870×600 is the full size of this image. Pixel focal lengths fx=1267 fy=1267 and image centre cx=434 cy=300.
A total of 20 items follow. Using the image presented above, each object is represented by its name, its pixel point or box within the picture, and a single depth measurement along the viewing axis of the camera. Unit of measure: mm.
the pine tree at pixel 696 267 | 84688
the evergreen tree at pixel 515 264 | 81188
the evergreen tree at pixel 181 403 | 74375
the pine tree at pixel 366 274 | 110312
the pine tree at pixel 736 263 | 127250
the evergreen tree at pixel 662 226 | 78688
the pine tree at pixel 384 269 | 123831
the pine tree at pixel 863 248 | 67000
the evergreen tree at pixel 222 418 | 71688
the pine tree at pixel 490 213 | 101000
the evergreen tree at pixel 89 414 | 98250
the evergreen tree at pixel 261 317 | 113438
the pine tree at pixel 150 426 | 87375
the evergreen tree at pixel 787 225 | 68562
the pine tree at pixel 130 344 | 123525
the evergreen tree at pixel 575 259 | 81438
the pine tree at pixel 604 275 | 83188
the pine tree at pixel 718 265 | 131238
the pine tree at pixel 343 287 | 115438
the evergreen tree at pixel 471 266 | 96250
- - -
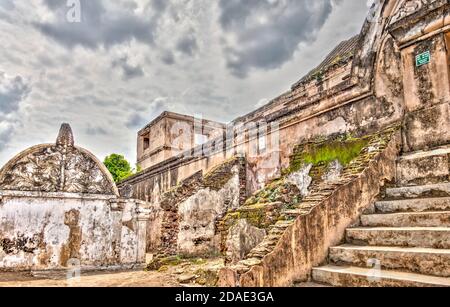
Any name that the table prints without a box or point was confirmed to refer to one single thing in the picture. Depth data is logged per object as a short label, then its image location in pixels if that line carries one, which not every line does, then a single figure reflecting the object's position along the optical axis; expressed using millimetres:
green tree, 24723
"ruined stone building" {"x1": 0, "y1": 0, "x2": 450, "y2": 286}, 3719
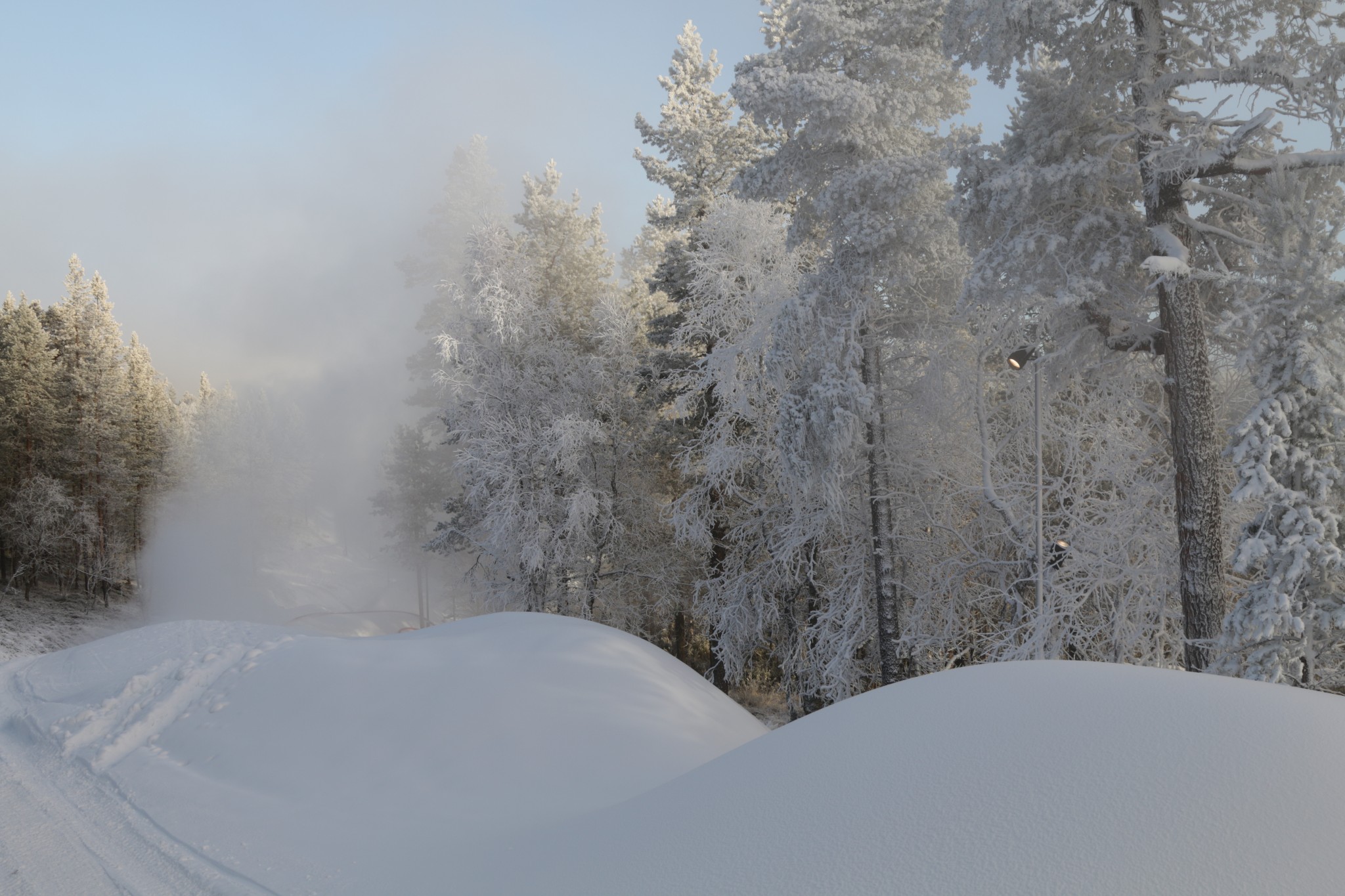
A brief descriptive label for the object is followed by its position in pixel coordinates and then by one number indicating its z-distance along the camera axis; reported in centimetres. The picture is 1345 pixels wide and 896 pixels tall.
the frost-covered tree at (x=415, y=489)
- - -
* [Prompt]: Give back the exact lines above, running from the one that has "green tree, 24723" through the one that has "the frost-covered tree at (x=415, y=489)", with nothing added and no pictures.

* [Solved problem]:
green tree, 24723
"ruined stone building" {"x1": 0, "y1": 0, "x2": 450, "y2": 286}, 3719
A brief descriptive label for the object is followed by its position in pixel coordinates and then by one number indicating its z-distance along the camera axis; reported in centimetres. The picture is 1345 pixels wide and 896 pixels tall.
the frost-covered tree at (x=415, y=489)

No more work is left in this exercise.